---- Data records

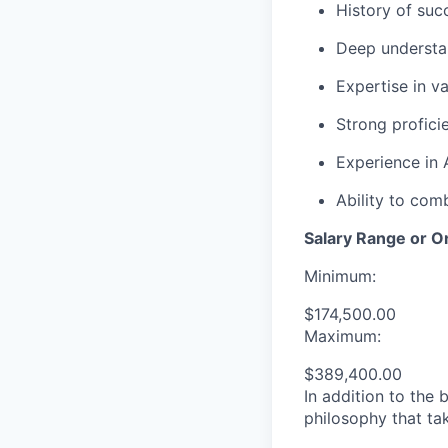
History of suc
Deep understa
Expertise in v
Strong proficie
Experience in 
Ability to com
Salary Range or O
Minimum:
$174,500.00
Maximum:
$389,400.00
In addition to the
philosophy that tak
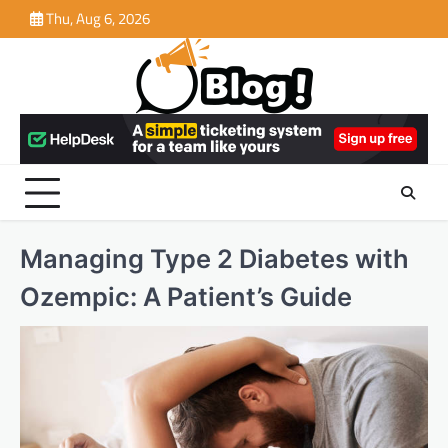
Skip
Thu, Aug 6, 2026
to
content
Managing Type 2 Diabetes with
Ozempic: A Patient’s Guide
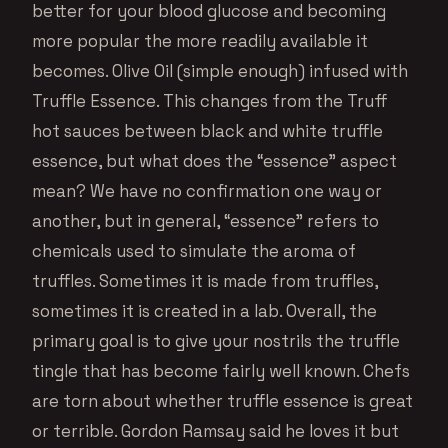
better for your blood glucose and becoming
more popular the more readily available it
becomes. Olive Oil (simple enough) infused with
Truffle Essence. This changes from the Truff
hot sauces between black and white truffle
essence, but what does the “essence” aspect
mean? We have no confirmation one way or
another, but in general, “essence” refers to
chemicals used to simulate the aroma of
truffles. Sometimes it is made from truffles,
sometimes it is created in a lab. Overall, the
primary goal is to give your nostrils the truffle
tingle that has become fairly well known. Chefs
are torn about whether truffle essence is great
or terrible. Gordon Ramsay said he loves it but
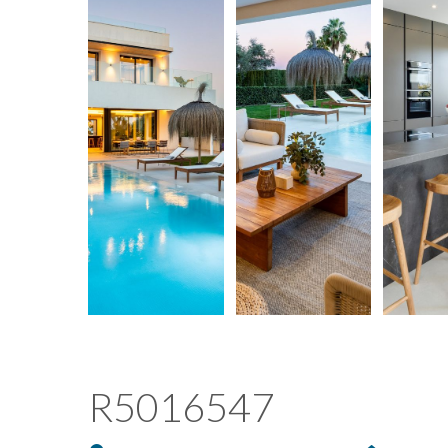
R5016547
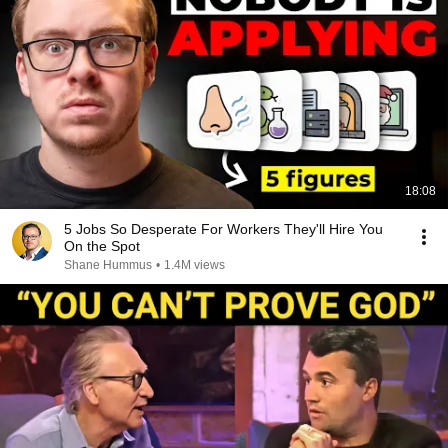
18:08
5 Jobs So Desperate For Workers They'll Hire You
On the Spot
Shane Hummus
•
1.4M views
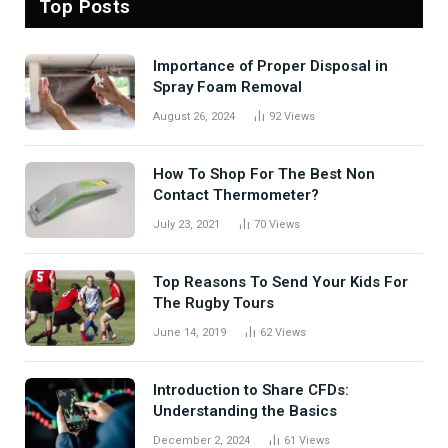
Top Posts
Importance of Proper Disposal in
Spray Foam Removal
August 26, 2024
92
Views
How To Shop For The Best Non
Contact Thermometer?
July 23, 2021
70
Views
Top Reasons To Send Your Kids For
The Rugby Tours
June 14, 2019
62
Views
Introduction to Share CFDs:
Understanding the Basics
December 2, 2024
61
Views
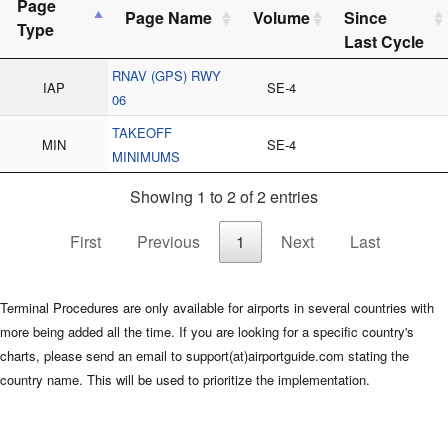
Page
Page Name
Volume
Since
Type
Last Cycle
RNAV (GPS) RWY
IAP
SE-4
06
TAKEOFF
MIN
SE-4
MINIMUMS
Showing 1 to 2 of 2 entries
First
Previous
1
Next
Last
Terminal Procedures are only available for airports in several countries with
more being added all the time. If you are looking for a specific country's
charts, please send an email to support(at)airportguide.com stating the
country name. This will be used to prioritize the implementation.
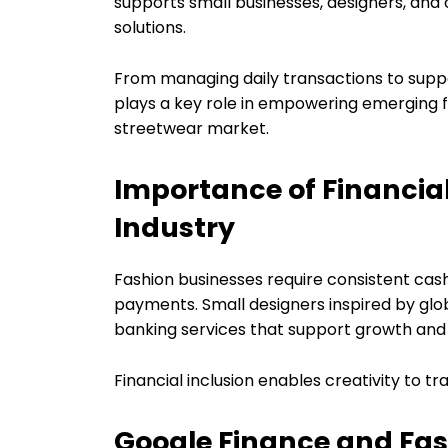
supports small businesses, designers, and 
solutions.
From managing daily transactions to suppo
plays a key role in empowering emerging f
streetwear market.
Importance of Financial 
Industry
Fashion businesses require consistent cas
payments. Small designers inspired by glo
banking services that support growth and s
Financial inclusion enables creativity to t
Google Finance and Fa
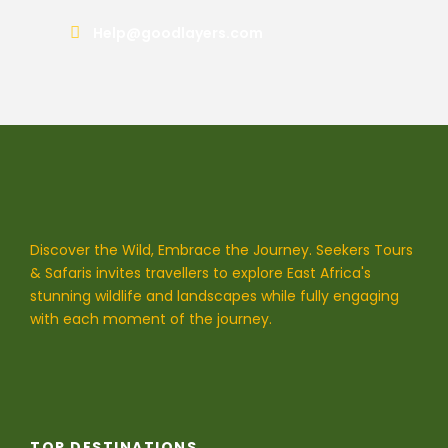
Help@goodlayers.com
Discover the Wild, Embrace the Journey. Seekers Tours
& Safaris invites travellers to explore East Africa's
stunning wildlife and landscapes while fully engaging
with each moment of the journey.
TOP DESTINATIONS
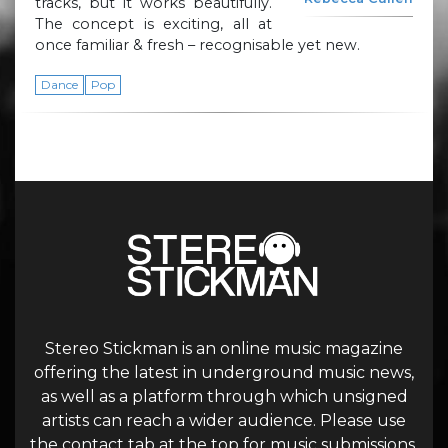
tracks, but it works beautifully.
The concept is exciting, all at
once familiar & fresh – recognisable yet new.
Dance
Pop
Stereo Stickman is an online music magazine
offering the latest in underground music news,
as well as a platform through which unsigned
artists can reach a wider audience. Please use
the contact tab at the top for music submissions.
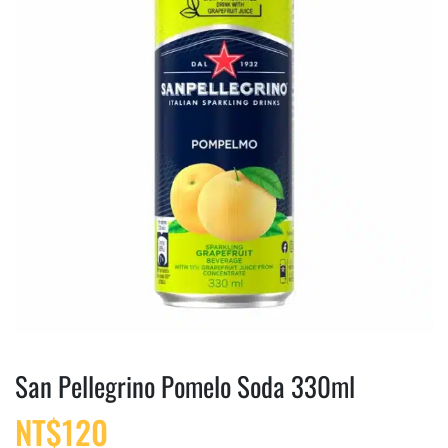
San Pellegrino Pomelo Soda 330ml
NT$
120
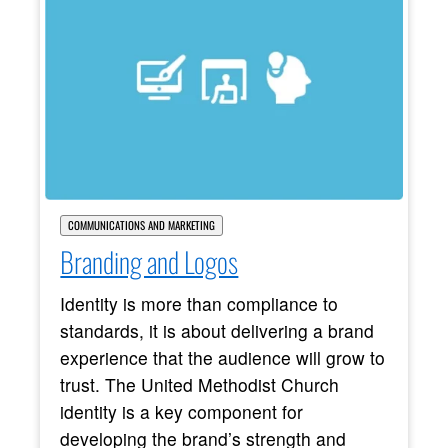
COMMUNICATIONS AND MARKETING
Branding and Logos
Identity is more than compliance to
standards, it is about delivering a brand
experience that the audience will grow to
trust. The United Methodist Church
identity is a key component for
developing the brand’s strength and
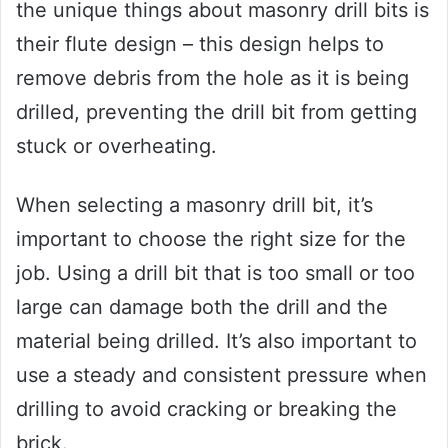
the unique things about masonry drill bits is
their flute design – this design helps to
remove debris from the hole as it is being
drilled, preventing the drill bit from getting
stuck or overheating.
When selecting a masonry drill bit, it’s
important to choose the right size for the
job. Using a drill bit that is too small or too
large can damage both the drill and the
material being drilled. It’s also important to
use a steady and consistent pressure when
drilling to avoid cracking or breaking the
brick.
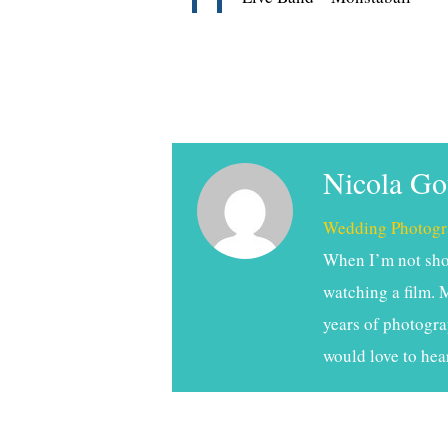
Nicola G
Wedding Photogr
When I’m not shoo
watching a film. 
years of photogra
would love to hea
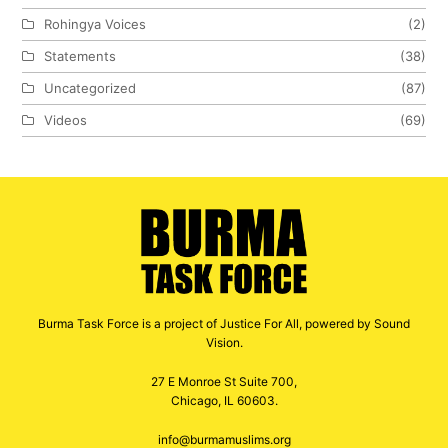
Rohingya Voices
(2)
Statements
(38)
Uncategorized
(87)
Videos
(69)
Burma Task Force is a project of Justice For All, powered by Sound
Vision.
27 E Monroe St Suite 700,
Chicago, IL 60603.
info@burmamuslims.org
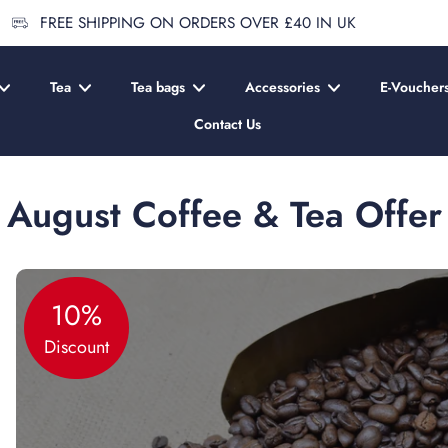
FREE SHIPPING ON ORDERS OVER £40 IN UK
Tea
Tea bags
Accessories
E-Voucher
Contact Us
August Coffee & Tea Offer
10%
Discount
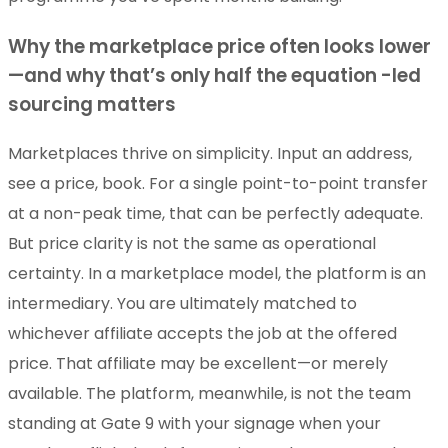
Why the marketplace price often looks lower
—and why that’s only half the equation -led
sourcing matters
Marketplaces thrive on simplicity. Input an address,
see a price, book. For a single point-to-point transfer
at a non-peak time, that can be perfectly adequate.
But price clarity is not the same as operational
certainty. In a marketplace model, the platform is an
intermediary. You are ultimately matched to
whichever affiliate accepts the job at the offered
price. That affiliate may be excellent—or merely
available. The platform, meanwhile, is not the team
standing at Gate 9 with your signage when your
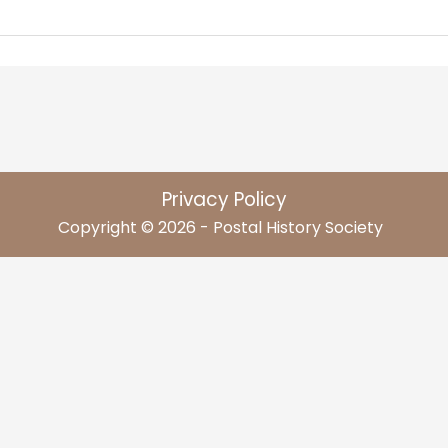
Privacy Policy
Copyright © 2026 - Postal History Society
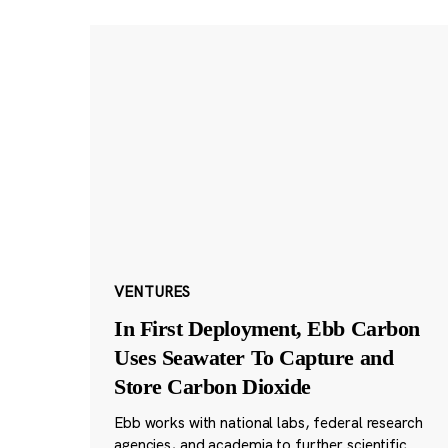
VENTURES
In First Deployment, Ebb Carbon
Uses Seawater To Capture and
Store Carbon Dioxide
Ebb works with national labs, federal research
agencies, and academia to further scientific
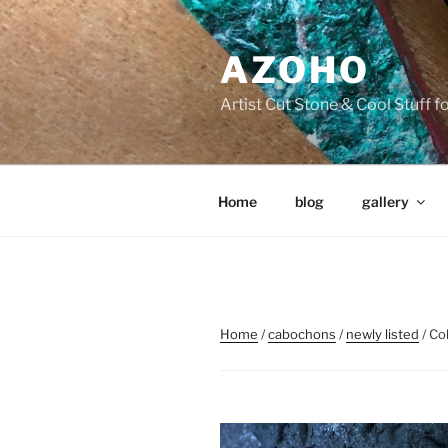
Skip
to
AZOHO
content
Artist Cut Stone & Cool Stuff 
Home
blog
gallery
Home
/
cabochons
/
newly listed
/ Co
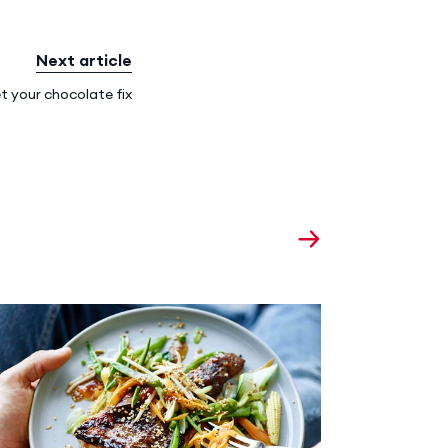
Next article
t your chocolate fix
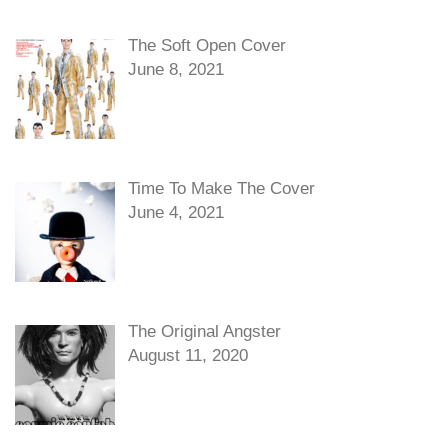
The Soft Open Cover
June 8, 2021
Time To Make The Cover
June 4, 2021
The Original Angster
August 11, 2020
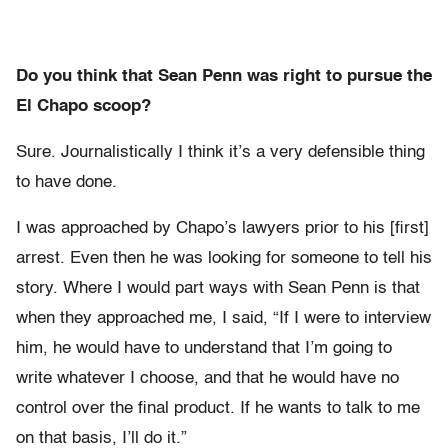
Do you think that Sean Penn was right to pursue the
El Chapo scoop?
Sure. Journalistically I think it’s a very defensible thing
to have done.
I was approached by Chapo’s lawyers prior to his [first]
arrest. Even then he was looking for someone to tell his
story. Where I would part ways with Sean Penn is that
when they approached me, I said, “If I were to interview
him, he would have to understand that I’m going to
write whatever I choose, and that he would have no
control over the final product. If he wants to talk to me
on that basis, I’ll do it.”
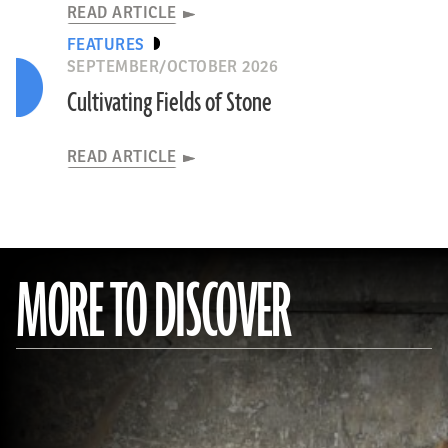
READ ARTICLE
FEATURES
SEPTEMBER/OCTOBER 2026
Cultivating Fields of Stone
READ ARTICLE
MORE TO DISCOVER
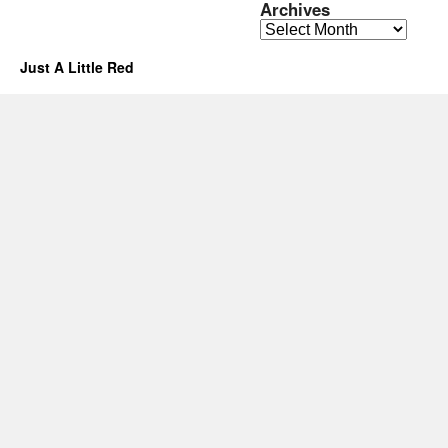
Archives
Archives
Just A Little Red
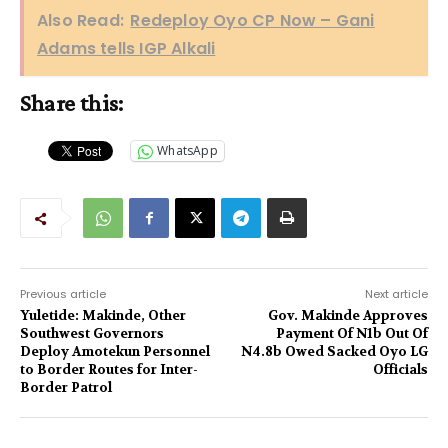
Also Read:
Redeploy Oyo CP Now – Gani
Adams tells IGP Alkali
Share this:
WhatsApp
Previous article
Next article
Yuletide: Makinde, Other
Gov. Makinde Approves
Southwest Governors
Payment Of N1b Out Of
Deploy Amotekun Personnel
N4.8b Owed Sacked Oyo LG
to Border Routes for Inter-
Officials
Border Patrol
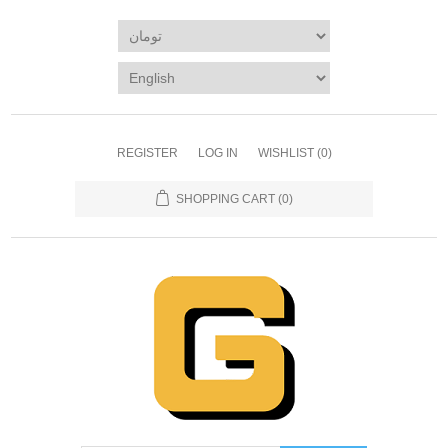
REGISTER
LOG IN
WISHLIST
(0)
SHOPPING CART
(0)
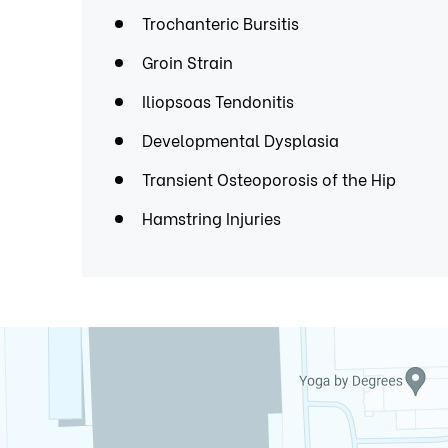
Trochanteric Bursitis
Groin Strain
Iliopsoas Tendonitis
Developmental Dysplasia
Transient Osteoporosis of the Hip
Hamstring Injuries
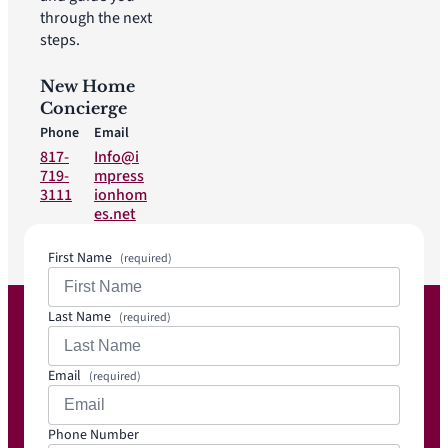
through the next
steps.
New Home
Concierge
Phone
Email
817-
Info@i
719-
mpress
3111
ionhom
es.net
First Name
(required)
Last Name
(required)
Email
(required)
Phone Number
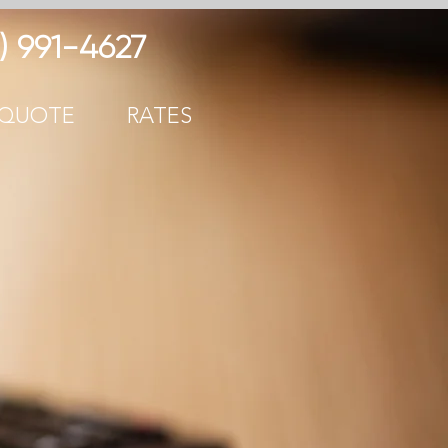
) 991-
4627
 QUOTE
RATES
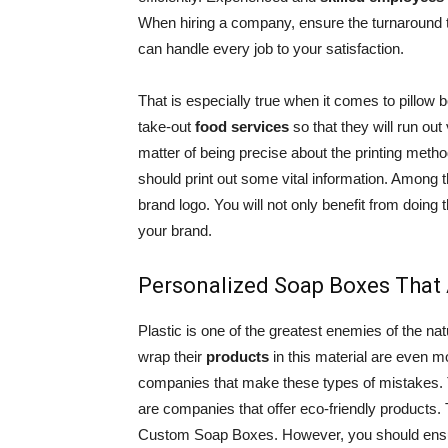
When hiring a company, ensure the turnaround 
can handle every job to your satisfaction.
That is especially true when it comes to pillow
take-out
food services
so that they will run out
matter of being precise about the printing method
should print out some vital information. Among t
brand logo. You will not only benefit from doing t
your brand.
Personalized Soap Boxes That 
Plastic is one of the greatest enemies of the n
wrap their
products
in this material are even mo
companies that make these types of mistakes. T
are companies that offer eco-friendly products. 
Custom Soap Boxes. However, you should ensure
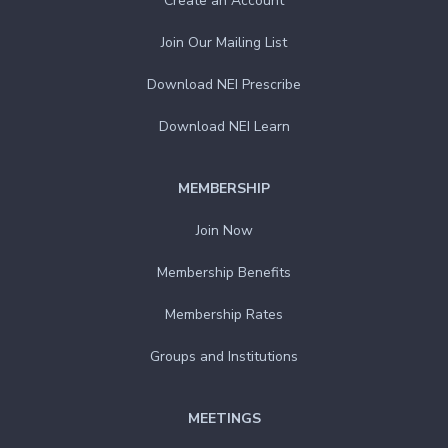
Create an Account
Join Our Mailing List
Download NEI Prescribe
Download NEI Learn
MEMBERSHIP
Join Now
Membership Benefits
Membership Rates
Groups and Institutions
MEETINGS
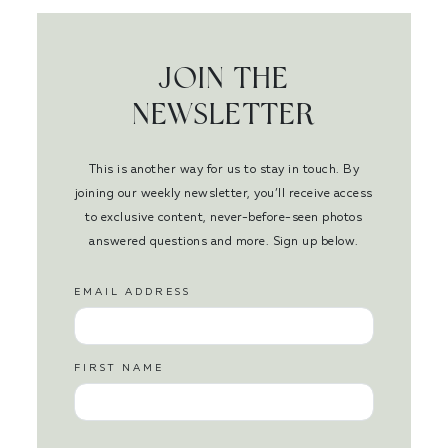
JOIN THE
NEWSLETTER
This is another way for us to stay in touch. By
joining our weekly newsletter, you’ll receive access
to exclusive content, never-before-seen photos
answered questions and more. Sign up below.
EMAIL ADDRESS
FIRST NAME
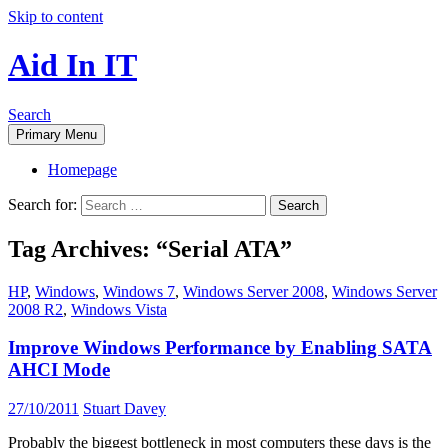
Skip to content
Aid In IT
Search
Primary Menu
Homepage
Search for:
Tag Archives: “Serial ATA”
HP
,
Windows
,
Windows 7
,
Windows Server 2008
,
Windows Server
2008 R2
,
Windows Vista
Improve Windows Performance by Enabling SATA
AHCI Mode
27/10/2011
Stuart Davey
Probably the biggest bottleneck in most computers these days is the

--------

- [Task directions]
In the records above, copy out again every line from the one containing "Privacy Policy" through the one containing "Hamstring Injuries", with both of those lines included. Leave out the pictures.

- [Task solution]
Privacy Policy
Copyright © 2026 - Postal History Society
VENTURES
In First Deployment, Ebb Carbon
Uses Seawater To Capture and
Store Carbon Dioxide
Ebb works with national labs, federal research
agencies, and academia to further scientific
Skip
to
AZOHO
content
Artist Cut Stone & Cool Stuff 
Home
blog
gallery
Home
/
cabochons
/
newly listed
/ Co
Next article
t your chocolate fix
The Soft Open Cover
June 8, 2021
Time To Make The Cover
June 4, 2021
The Original Angster
August 11, 2020
Do you think that Sean Penn was right to pursue the
El Chapo scoop?
Sure. Journalistically I think it’s a very defensible thing
to have done.
I was approached by Chapo’s lawyers prior to his [first]
arrest. Even then he was looking for someone to tell his
story. Where I would part ways with Sean Penn is that
when they approached me, I said, “If I were to interview
him, he would have to understand that I’m going to
write whatever I choose, and that he would have no
control over the final product. If he wants to talk to me
on that basis, I’ll do it.”
READ ARTICLE
FEATURES
SEPTEMBER/OCTOBER 2026
Cultivating Fields of Stone
READ ARTICLE
MORE TO DISCOVER
Archives
Archives
Just A Little Red
Also Read:
Redeploy Oyo CP Now – Gani
Adams tells IGP Alkali
Share this:
WhatsApp
Previous article
Next article
Yuletide: Makinde, Other
Gov. Makinde Approves
Southwest Governors
Payment Of N1b Out Of
Deploy Amotekun Personnel
N4.8b Owed Sacked Oyo LG
to Border Routes for Inter-
Officials
Border Patrol
REGISTER
LOG IN
WISHLIST
(0)
SHOPPING CART
(0)
Trochanteric Bursitis
Groin Strain
Iliopsoas Tendonitis
Developmental Dysplasia
Transient Osteoporosis of the Hip
Hamstring Injuries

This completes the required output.